(MATERIAL PROVIDED begins)

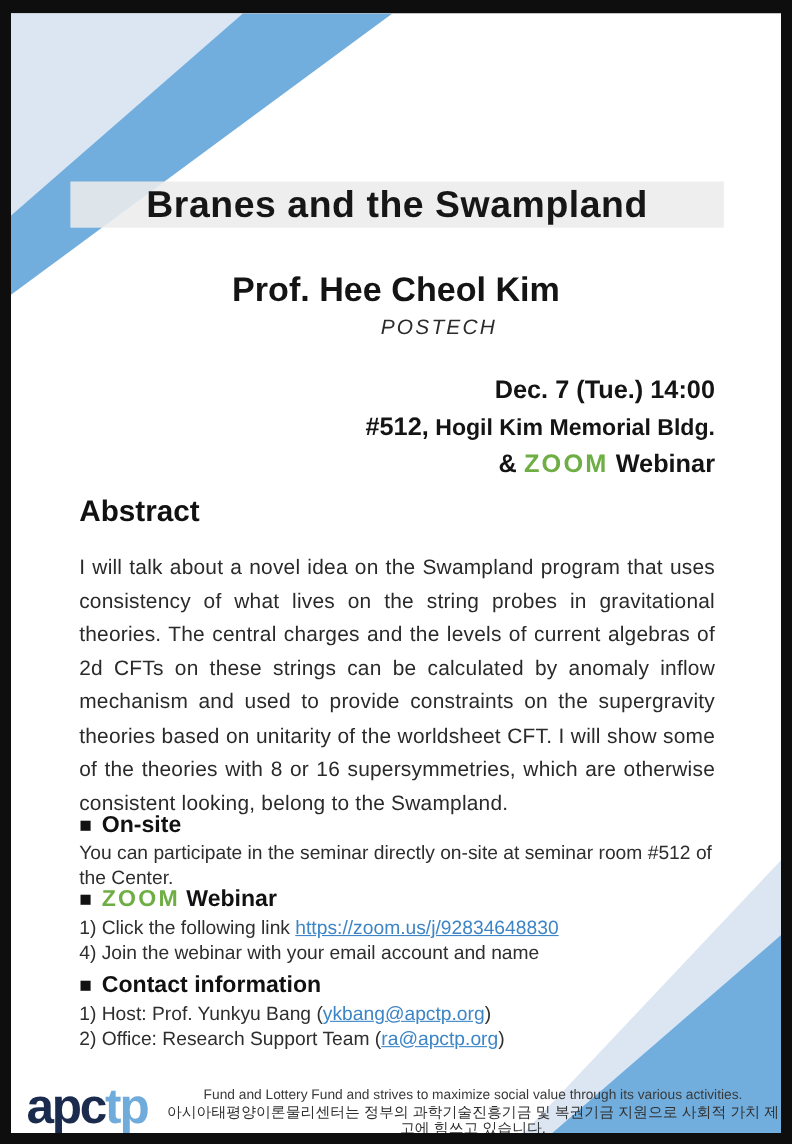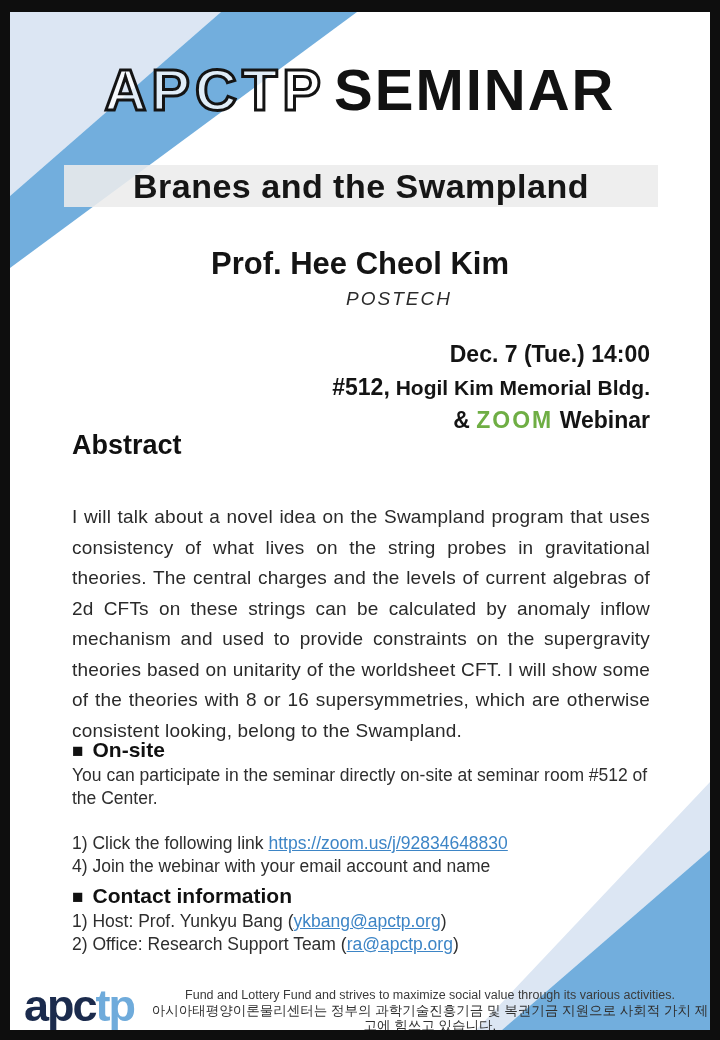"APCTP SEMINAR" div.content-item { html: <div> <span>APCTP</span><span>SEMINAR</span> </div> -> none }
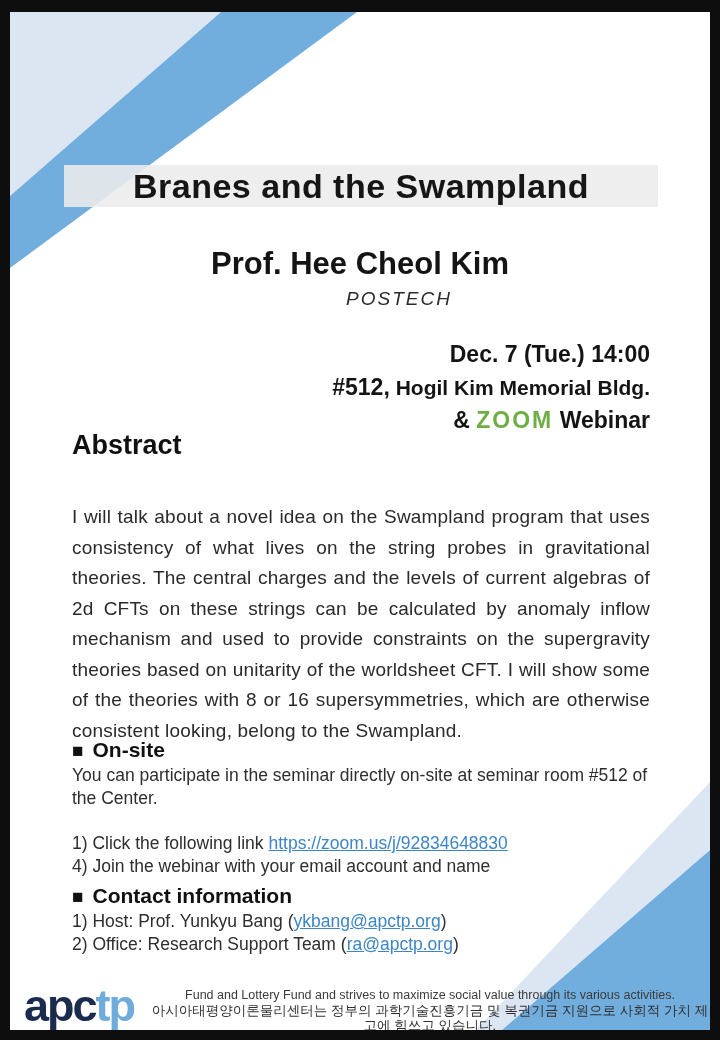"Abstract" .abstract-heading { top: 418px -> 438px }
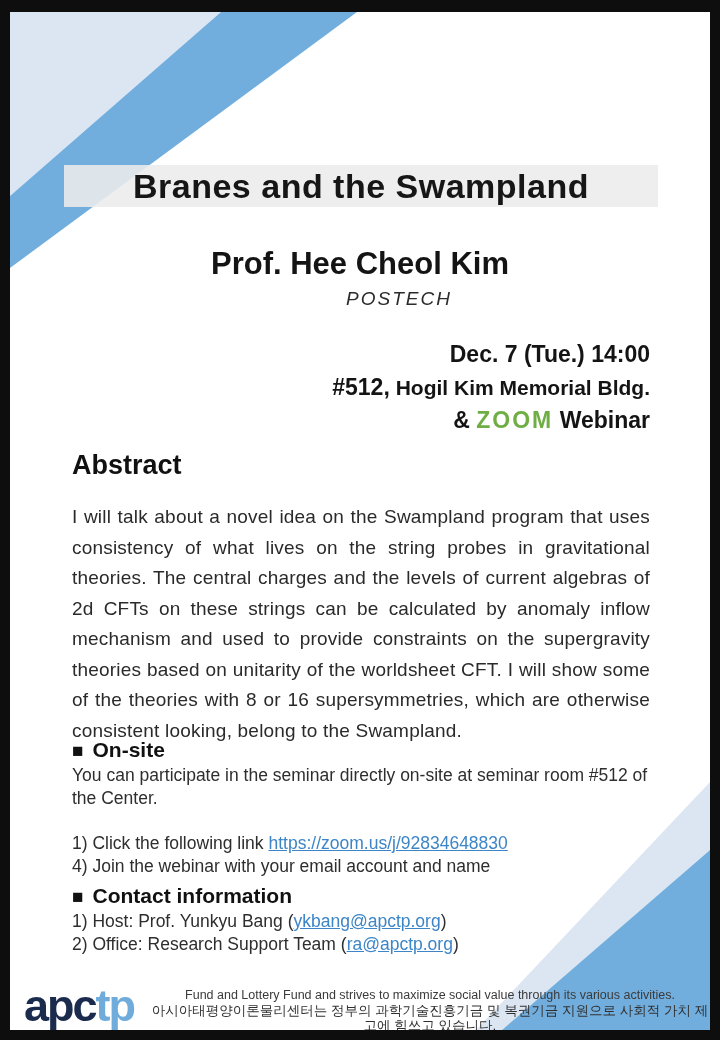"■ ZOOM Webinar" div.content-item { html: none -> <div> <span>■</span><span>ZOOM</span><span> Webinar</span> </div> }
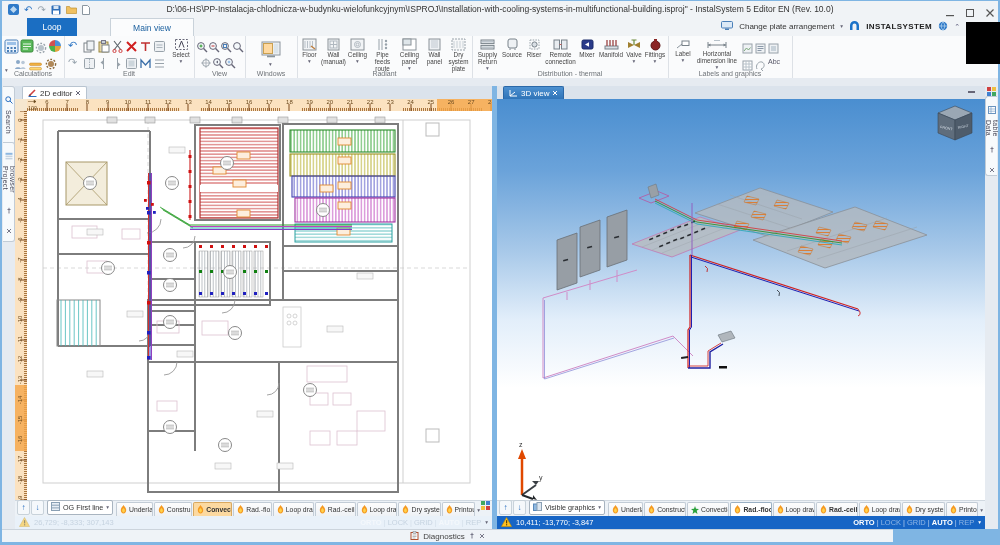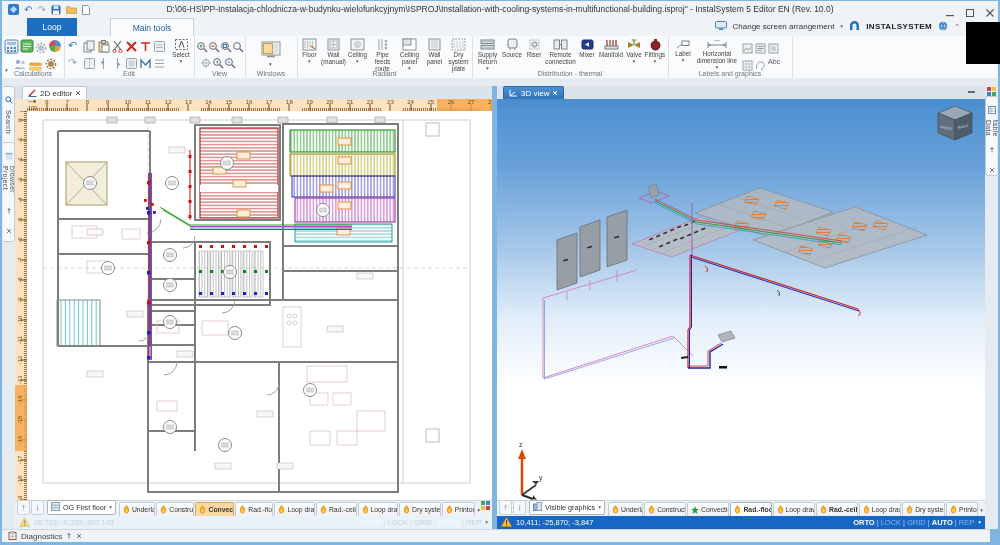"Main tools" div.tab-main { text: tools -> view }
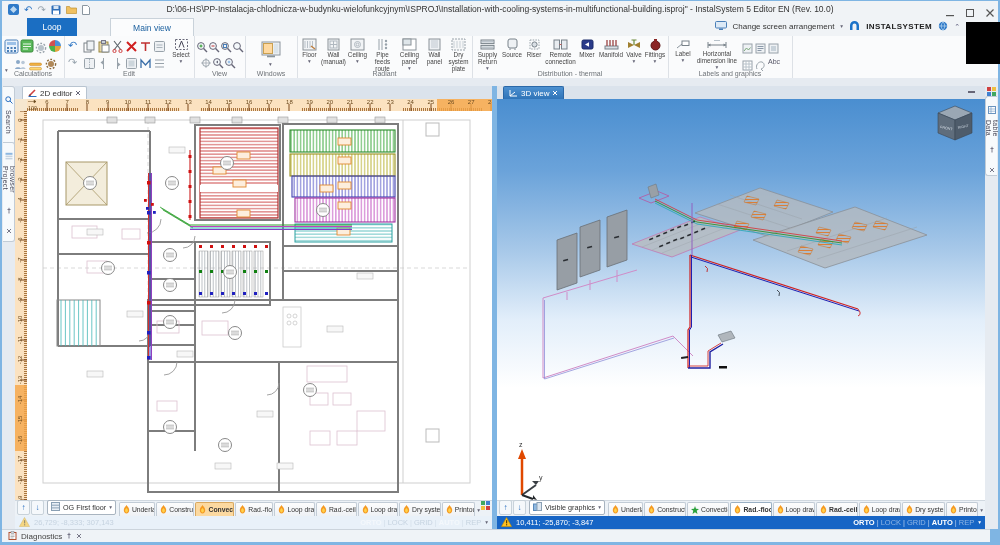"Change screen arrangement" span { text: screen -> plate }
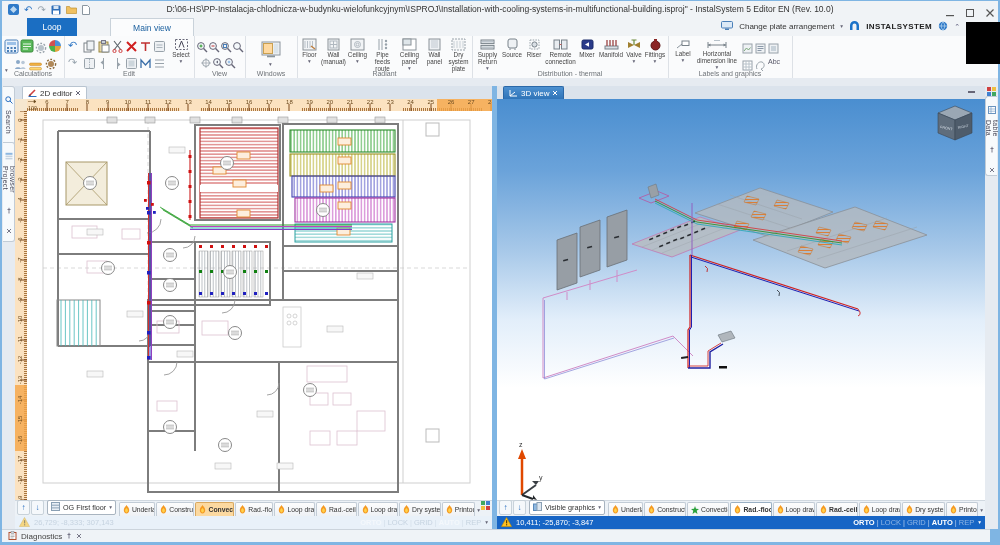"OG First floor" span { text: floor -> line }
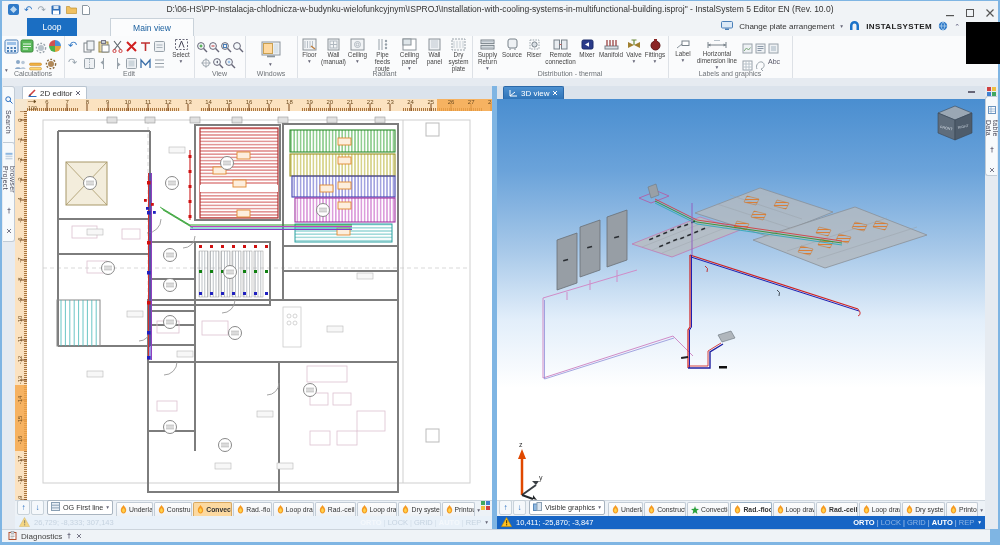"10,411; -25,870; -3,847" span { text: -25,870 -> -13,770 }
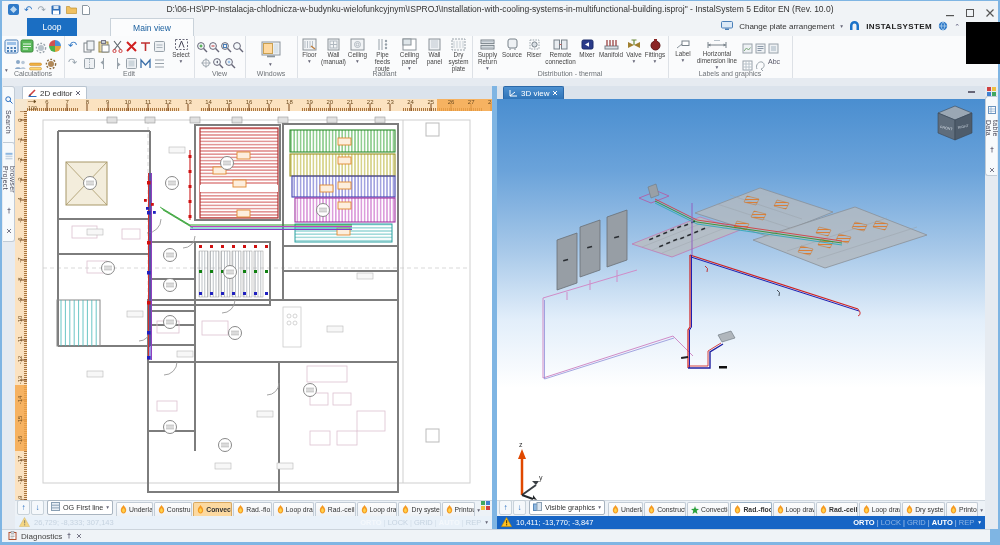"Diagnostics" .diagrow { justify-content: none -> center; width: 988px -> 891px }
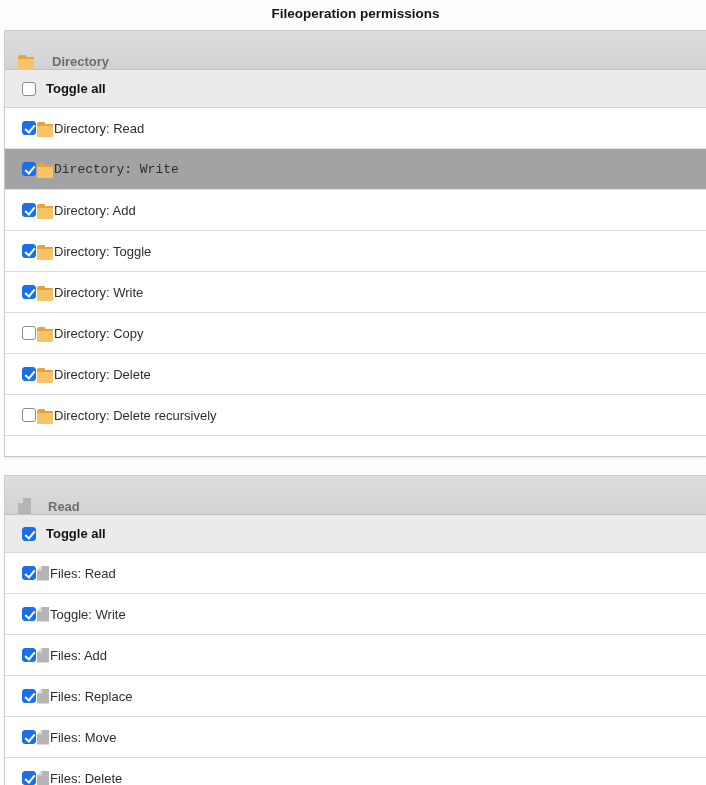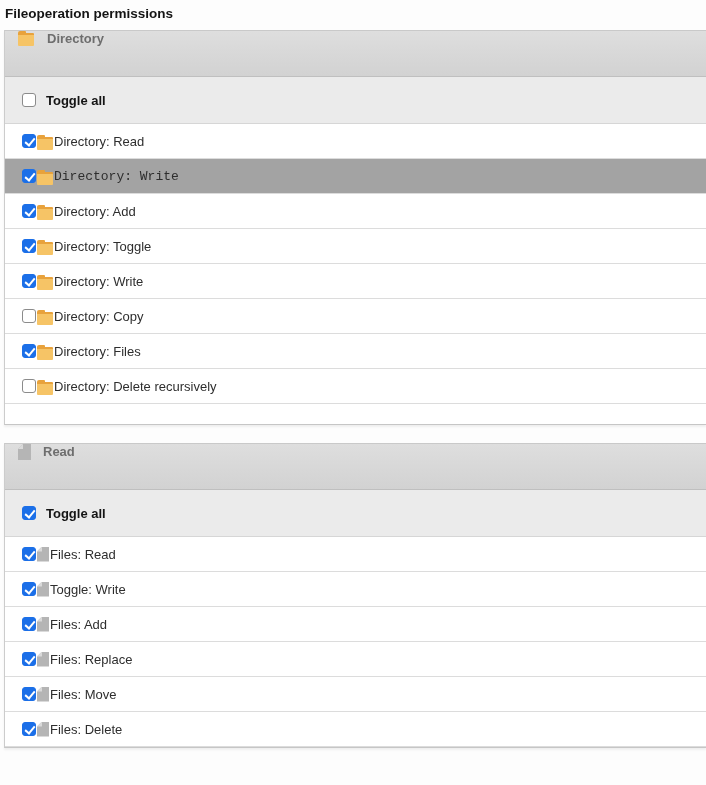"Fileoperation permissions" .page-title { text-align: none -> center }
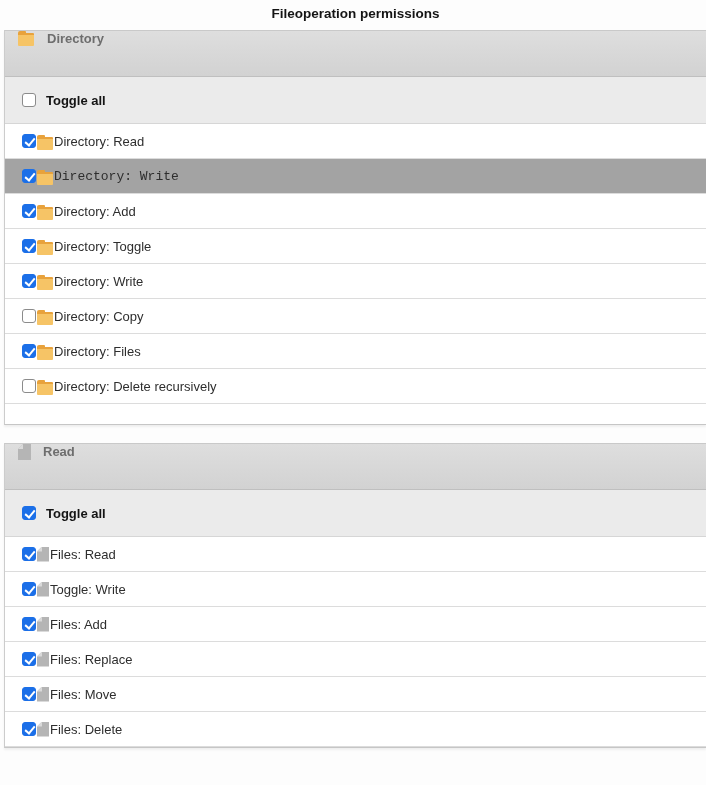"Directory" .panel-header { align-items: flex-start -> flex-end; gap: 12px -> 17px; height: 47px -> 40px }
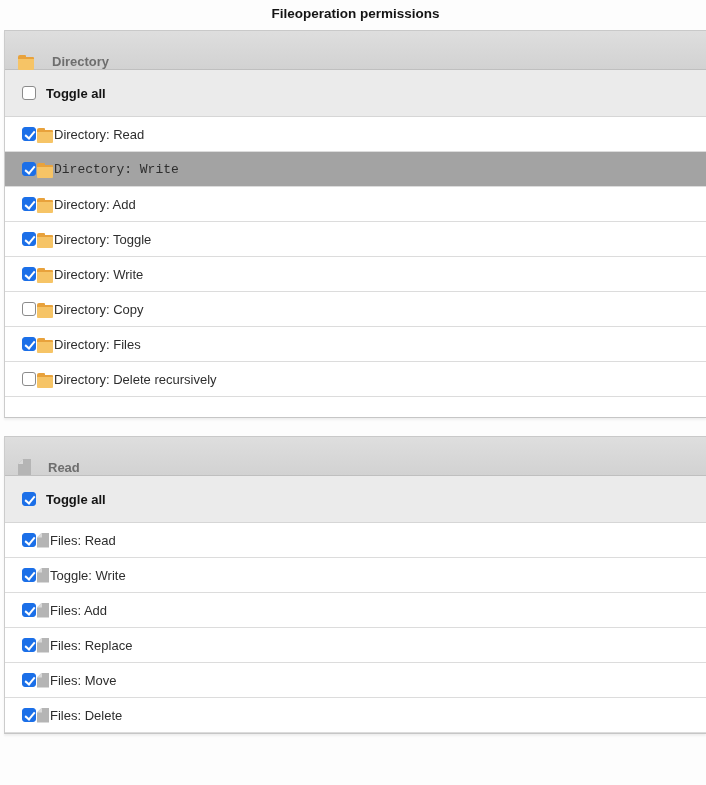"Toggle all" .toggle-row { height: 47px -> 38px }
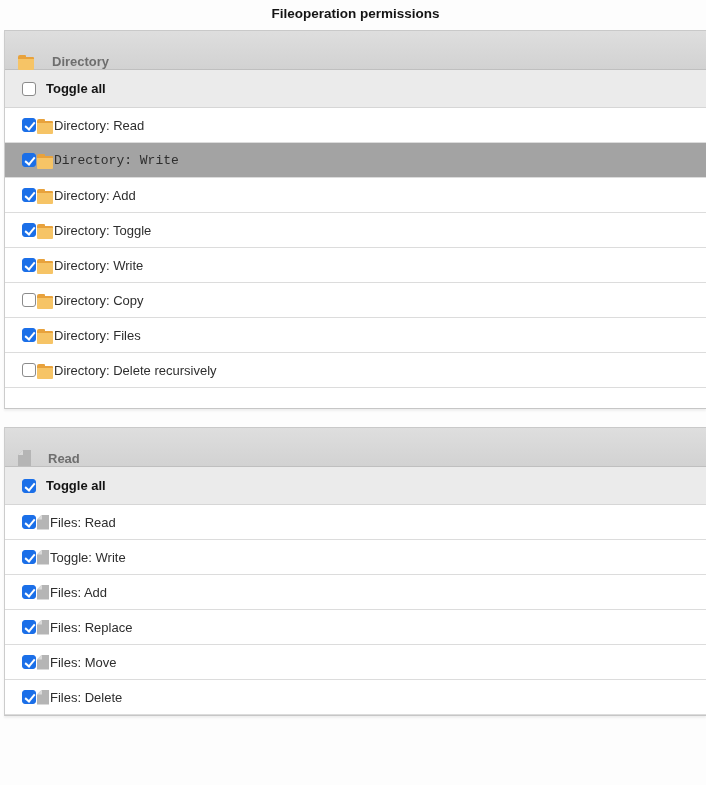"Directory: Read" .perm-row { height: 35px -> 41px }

(MATERIAL PROVIDED ends)

▶ **YOUR TASK**
Repeat the lines from the line containing "justify-content: none ->" through the end of the material above exactly, with no pictures and nothing else.

▶ **RESPONSE AREA**
"Diagnostics" .diagrow { justify-content: none -> center; width: 988px -> 891px }
"Fileoperation permissions" .page-title { text-align: none -> center }
"Directory" .panel-header { align-items: flex-start -> flex-end; gap: 12px -> 17px; height: 47px -> 40px }
"Toggle all" .toggle-row { height: 47px -> 38px }
"Directory: Read" .perm-row { height: 35px -> 41px }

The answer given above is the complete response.